I'll buck the trend and say I think that steel rings are a bit of a compromise:

 

They do allow you to make a nice solid dense baffle that is easy to mount speakers to solidly and fit to your door. these are all really good things

 

But

 

I (currently, i'm a fickle chap) prefer Trespa for making baffles, its a very high density plastic used for cladding buildings and (where I work) chemical resistant lab bench tops where you need them to be very strong (we use them for radiation setups where you might have 400kg of lead brick on there). It is designed to be worked with std wood working tools, so your jig saw and router are perfectly good for working it, it cuts like a very hard wood without any knots or imperfections. it will tap threads extremely well (or take self tapping fixings with a pilot hole), and they are strong, I have broken the heads off M4 bolts threaded into trespa with no damage to the thread, and being a plastic they have a degree of self locking, fixing do not work loose in there. Steel is a very resonant material, its no good for damping, it will just lower the resonant frequency of your current mount, trespa will actually dampen a metal door as it is not resonant as steel. If you want to add mass and dampen, lead is a much better deadener being both very heavy/dense and flexible/non resonant.

RECORD EXCERPTS:
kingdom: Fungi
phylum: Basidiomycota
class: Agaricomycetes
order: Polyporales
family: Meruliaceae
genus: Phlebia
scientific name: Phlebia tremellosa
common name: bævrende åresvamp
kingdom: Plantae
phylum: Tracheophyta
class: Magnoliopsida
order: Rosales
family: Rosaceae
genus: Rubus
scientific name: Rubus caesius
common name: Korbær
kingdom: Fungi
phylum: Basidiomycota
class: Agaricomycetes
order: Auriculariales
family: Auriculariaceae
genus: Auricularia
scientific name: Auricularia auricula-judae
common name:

==

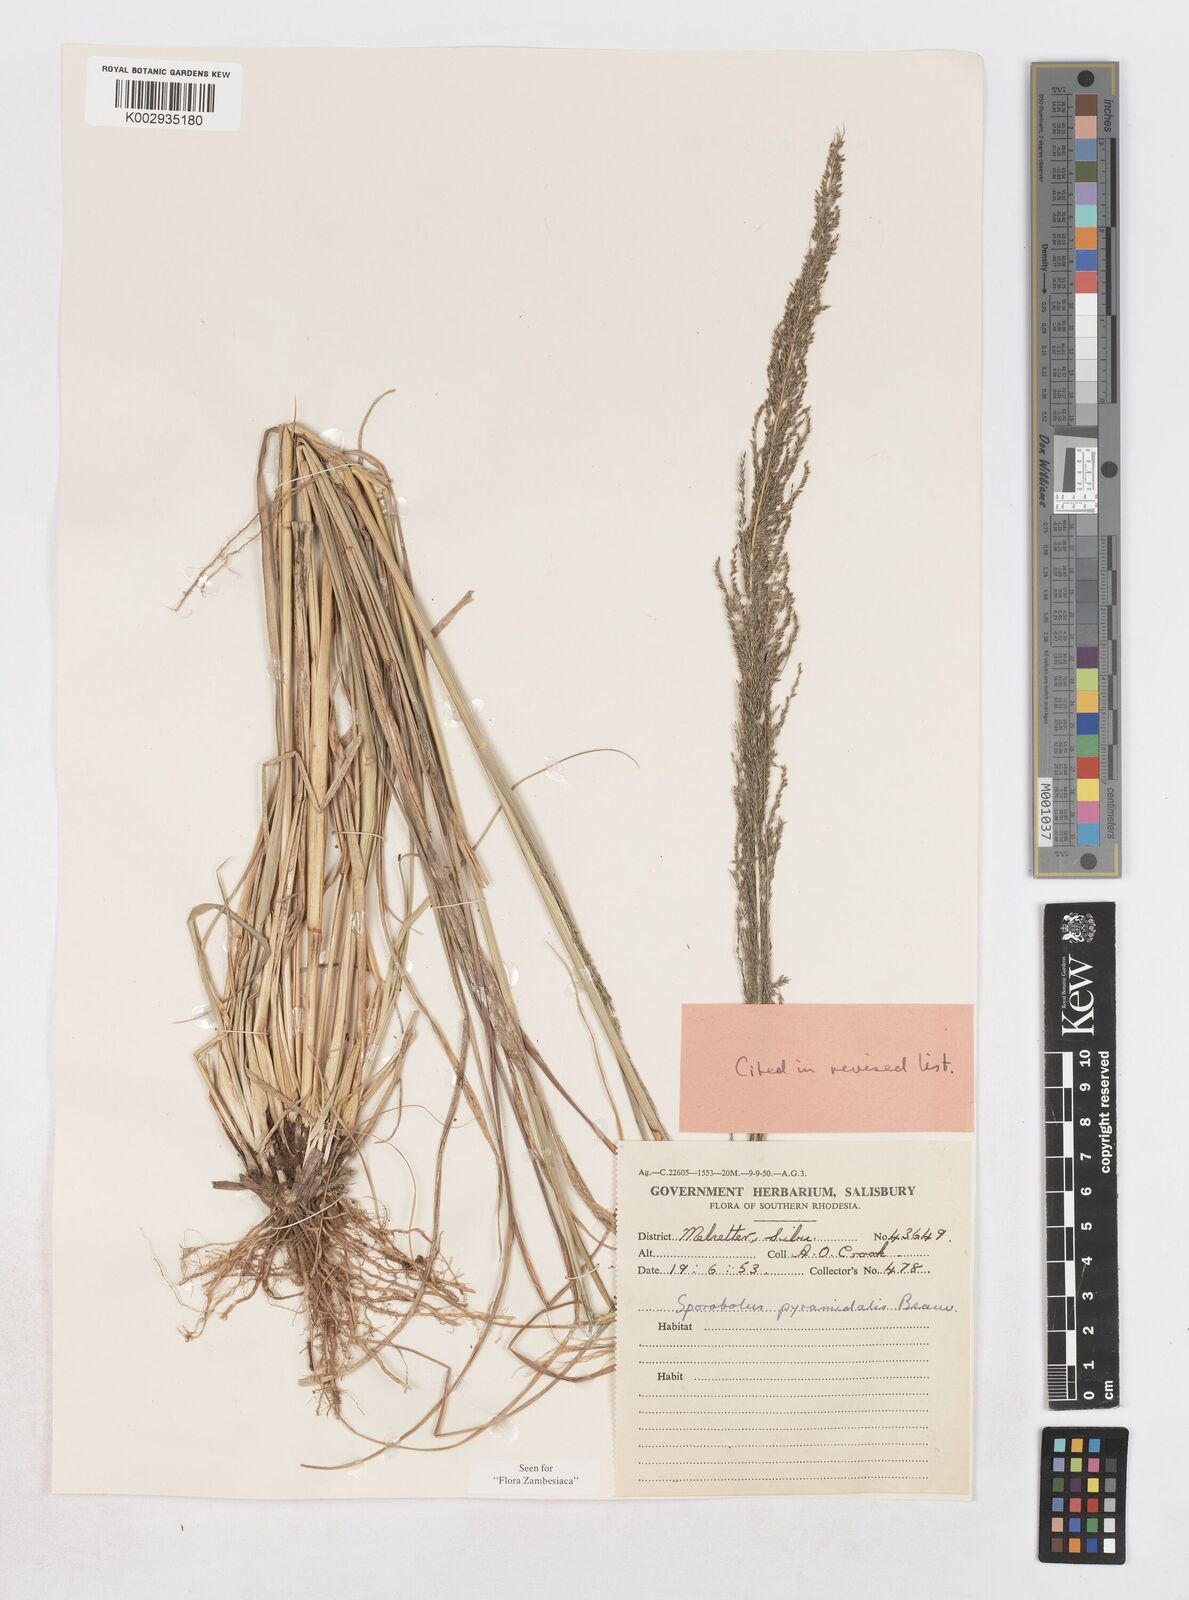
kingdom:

REQUEST: Please resume the post about speaker baffle materials, picking up right after its last sentence.

EXPECTED ANSWER:
 

Also be very careful of making a tube to mount your drivers in,you will get resonant issues at certain frequencies, I have seen people cut a piece of thick wall steel tube at an angle and use that as a space, this is not ideal from a resonance point of view, but again is quick and easy, and will improve a lot of areas (more solid mount, angle to get the driver on axis etc) but probably cause a hollow resonance issues that you didn;t have before, longer the tube the more pronounced it will be.

 

Steel baffles are often seen as the best option by many but i think if you are going all out there are better materials to do the mounting, mass adding and deadening you want from you speaker mounts. it requires more thought and a range of materials rather than one solution solver most of it... sort of.


5mm baffle vs 10-12mm baffle. 

 

I'd rather run a 12mm chamfered baffle in treated birch ply or Trespa than a 5mm steel baffle, to be honest a 5mm baffle I would be looking to chamfer so you have little to gain making is to thin as it would become resonant. IMHO.


It's an ageing estate car with a bonkers super car engine, known for being fragile.

What do you mean it's not a sensible family car and could be a potential money pit?!?!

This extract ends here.